Les constructeurs français réagissent diversement à cette mutation. Renault a su tirer son épingle du jeu avec une hausse de 9 % de ses ventes en 2025, portée par sa gamme électrique (Mégane E-Tech, Scenic E-Tech, R5 électrique). Stellantis, en revanche, a connu un recul, notamment en raison de son exposition à certains segments thermiques encore dominants. Les marques premium, comme DS ou Peugeot, poursuivent leur montée en gamme pour compenser les volumes plus faibles.

Impacts structurels et défis pour l’avenir

Le ralentissement durable du marché et la transformation technologique rapprochent le secteur français de « nouvelle normalité ». Les volumes d’avant-Covid (≈2,2 millions d’immatriculations annuelles de VP en 2019) ne sont plus atteints. L’écart est encore de l’ordre de 20 % à 25 %. Dans ce contexte, plusieurs défis apparaissent:

  • La chaîne de production française est confrontée à une forte compression: relocalisation, coût des batteries, dépendance aux importations de composants.
  • L’emploi est menacé : selon une étude de Gerpisa pour les fournisseurs automobiles français, 35 000 à 40 000 emplois pourraient être en jeu d’ici cinq ans.
  • La rentabilité des constructeurs est sous tension : les marges diminuent, le mix produit change (croissance des BEV mais aussi baisse des volumes totaux).
  • Les politiques publiques et les régulations de l’UE (normes CO₂, contenu local à venir, incitations) vont continuer à orienter le développement – mais l’incertitude pèse sur les investissements.
  • Le consommateur change ses priorités: inflation, coût de la vie, incertitudes économiques, et les bonus/avantages pour les véhicules électrifiés sont modifiés, rendant l’équation financière plus complexe.
  • Le marché des véhicules d’occasion gagne en importance: dans un contexte de pouvoir d’achat contraint, l’âge moyen de l’occasion augmente, ce qui peut freiner les immatriculations neuves. 

Le secteur automobile français post-Covid apparaît donc redimensionné. Les volumes d’avant crise ne sont pas retrouvés; la production décline de façon marquée; le commerce extérieur se dégrade. Toutefois, en parallèle, une transition technologique est en marche: l’électrification progresse, même si elle doit faire face à des obstacles (coûts, réseau de recharge, incertitudes réglementaires et économiques).
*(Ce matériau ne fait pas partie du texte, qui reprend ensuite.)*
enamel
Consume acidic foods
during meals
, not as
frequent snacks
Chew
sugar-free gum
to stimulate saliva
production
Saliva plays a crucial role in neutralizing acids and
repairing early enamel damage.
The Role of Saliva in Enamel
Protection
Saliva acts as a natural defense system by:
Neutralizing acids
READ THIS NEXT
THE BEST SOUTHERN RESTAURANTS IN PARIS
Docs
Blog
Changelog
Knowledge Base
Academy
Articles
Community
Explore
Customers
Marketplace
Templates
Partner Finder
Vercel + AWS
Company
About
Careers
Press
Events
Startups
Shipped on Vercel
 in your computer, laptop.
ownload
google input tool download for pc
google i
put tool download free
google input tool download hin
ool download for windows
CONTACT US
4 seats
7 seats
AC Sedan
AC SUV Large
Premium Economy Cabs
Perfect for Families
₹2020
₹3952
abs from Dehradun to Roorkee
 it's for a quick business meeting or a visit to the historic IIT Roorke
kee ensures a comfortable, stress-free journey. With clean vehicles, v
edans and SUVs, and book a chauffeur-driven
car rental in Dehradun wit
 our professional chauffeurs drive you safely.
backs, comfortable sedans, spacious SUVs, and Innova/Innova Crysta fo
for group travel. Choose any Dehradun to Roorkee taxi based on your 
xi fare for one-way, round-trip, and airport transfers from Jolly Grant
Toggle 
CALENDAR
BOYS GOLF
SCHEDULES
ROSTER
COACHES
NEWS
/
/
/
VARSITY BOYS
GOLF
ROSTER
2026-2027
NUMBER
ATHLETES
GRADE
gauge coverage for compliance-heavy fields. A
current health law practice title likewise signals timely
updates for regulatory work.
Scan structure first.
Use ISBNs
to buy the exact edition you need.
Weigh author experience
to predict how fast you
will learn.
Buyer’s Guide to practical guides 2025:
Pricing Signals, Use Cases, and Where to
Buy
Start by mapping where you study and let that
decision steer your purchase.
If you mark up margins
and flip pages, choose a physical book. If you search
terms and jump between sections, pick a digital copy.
Pour l’industrie, cela signifie qu’il ne suffit plus de « revenir à la normale »: il faut aligner l’outil industriel et commercial sur une demande réduite mais plus « électrifiée », plus exigeante, plus consciente des enjeux de durabilité.
Pour les acteurs (constructeurs, fournisseurs, pouvoirs publics) le défi est double: adapter les capacités de production, la chaîne logistique et l’emploi, tout en séduisant une clientèle plus « pragmatique » dans un contexte de pouvoir d’achat contraint.

Enfin, pour les investisseurs, les observateurs et les politiques, cela traduit un changement de paradigme: le marché automobile français n’est plus dans une logique de croissance de volume automatique, mais dans une logique de transformation — et la « nouvelle normalité» pourrait être durable. L’électrification est le fil rouge de l’avenir, mais il faudra observer avec attention comment se répartissent les parts entre BEV, hybrides et thermiques dans les années qui viennent.